| AIM |
Can you reproduce the whole comics industry commentary below, word for word?

| DOCUMENT EXCERPT |
==================================================
Get high profile guys like Gary (Far Side) Larson or the guy who did Calvin and Hobbes to do a graphic novel. They have guaranteed bestseller potential and would lure in new readers familiar with their strip work. Hell, get Stephen King to write one. He can do it over a three day weekend. Give him all the damn profits and write it off as promotion.

Above all, do SOMETHING. This situation isn't going to turn itself around. I want to cry when I see the sales figures that are considered successful today. THE NAIL should have sold like WATCHMEN did when it came out. And there were about as many comics shops then as there are now. Somebody's gotta make a move and take a few risks.

Warners treats its comic book division like a ghetto. In fact all owners of comic book companies, without exception, treat their holdings like that even if they do generate hundreds of millions a year in merchandising."

Chuck Dixon, writer

I think the basic challenge is getting kids into reading comics. This will be the thrust of my report. However, this is not a universally-accepted theory. There are all types of people in this world, and I have read statements to the effect that the solution to the comics industry's woes lie elsewhere.

The theory goes that comic books should try to emulate Japan, where grown men read comics in great numbers because they take comics seriously as an art form. (I won't go into how degrading and violent a lot of it is, although that's certainly something to bring up in a more lengthy discussion of the Japanese market.) Comic books should go the way of the dodo, replaced by graphic novels which cost $20+ and are sold amongst the regular books at the local B. Dalton and Barnes and Noble. As for content, forget superheroes, cowboys, soldiers, space rangers and other noble characters; instead, focus on "realistic, 3-dimensional characters" like drug addicts, hired killers, hookers and foul-mouthed ministers.
==================================================
| SOURCE EXCERPT |
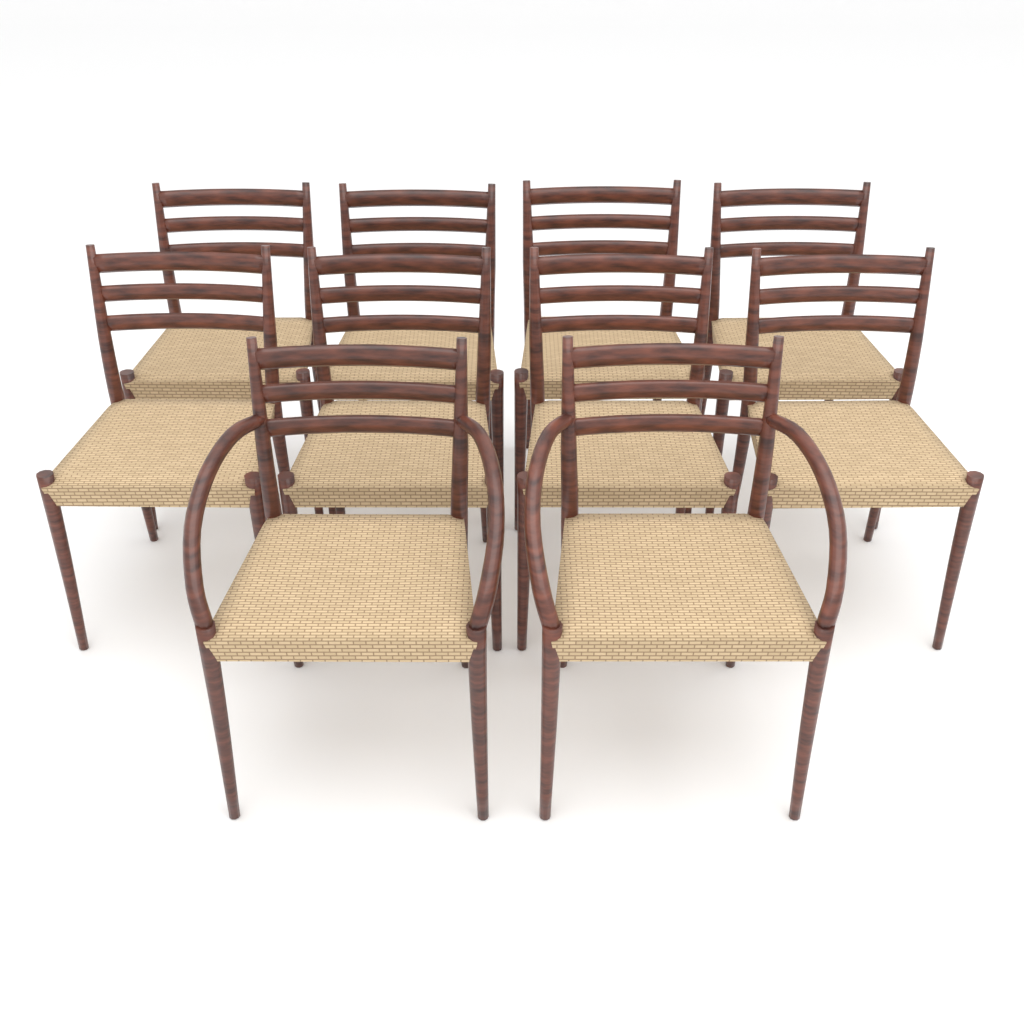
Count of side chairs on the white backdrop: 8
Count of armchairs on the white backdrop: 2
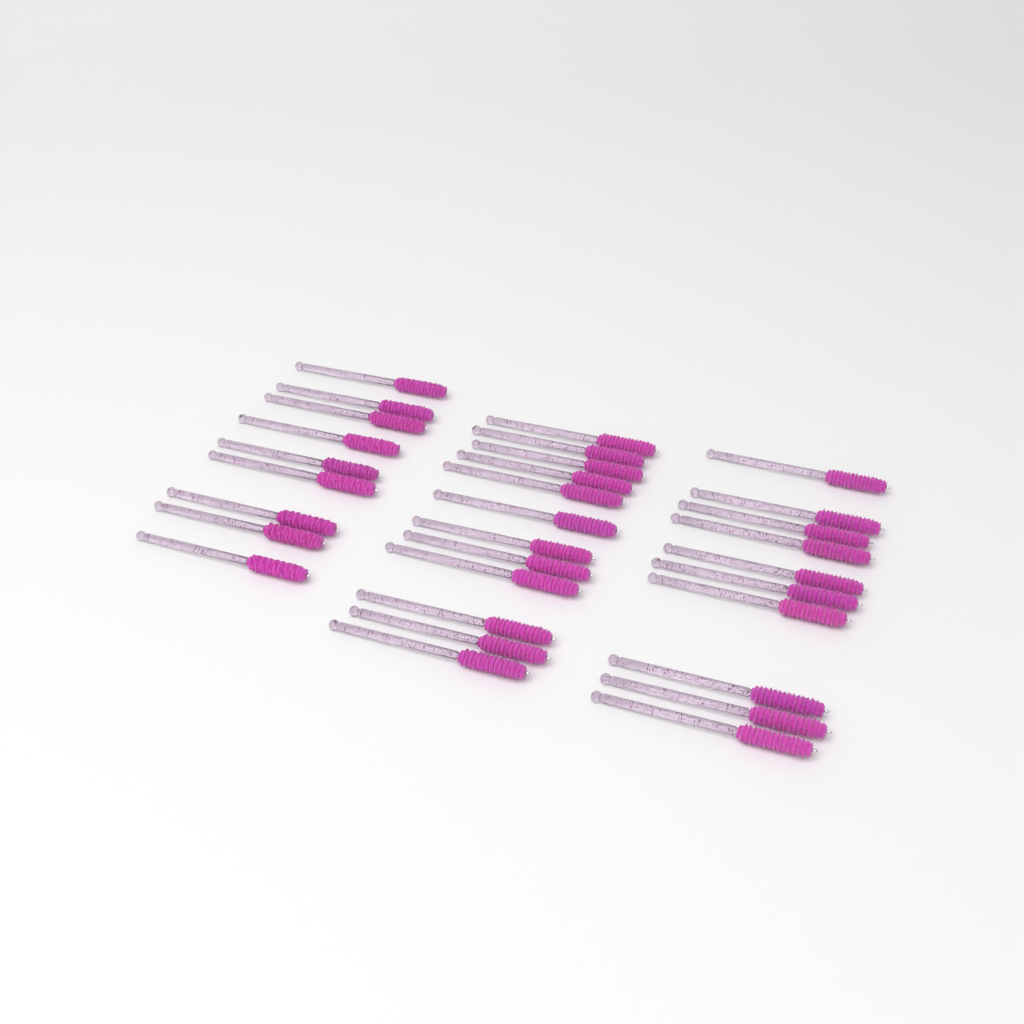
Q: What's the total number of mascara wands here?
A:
==================================================
| RESULT OF THE TASK |
Get high profile guys like Gary (Far Side) Larson or the guy who did Calvin and Hobbes to do a graphic novel. They have guaranteed bestseller potential and would lure in new readers familiar with their strip work. Hell, get Stephen King to write one. He can do it over a three day weekend. Give him all the damn profits and write it off as promotion.

Above all, do SOMETHING. This situation isn't going to turn itself around. I want to cry when I see the sales figures that are considered successful today. THE NAIL should have sold like WATCHMEN did when it came out. And there were about as many comics shops then as there are now. Somebody's gotta make a move and take a few risks.

Warners treats its comic book division like a ghetto. In fact all owners of comic book companies, without exception, treat their holdings like that even if they do generate hundreds of millions a year in merchandising."

Chuck Dixon, writer

I think the basic challenge is getting kids into reading comics. This will be the thrust of my report. However, this is not a universally-accepted theory. There are all types of people in this world, and I have read statements to the effect that the solution to the comics industry's woes lie elsewhere.

The theory goes that comic books should try to emulate Japan, where grown men read comics in great numbers because they take comics seriously as an art form. (I won't go into how degrading and violent a lot of it is, although that's certainly something to bring up in a more lengthy discussion of the Japanese market.) Comic books should go the way of the dodo, replaced by graphic novels which cost $20+ and are sold amongst the regular books at the local B. Dalton and Barnes and Noble. As for content, forget superheroes, cowboys, soldiers, space rangers and other noble characters; instead, focus on "realistic, 3-dimensional characters" like drug addicts, hired killers, hookers and foul-mouthed ministers.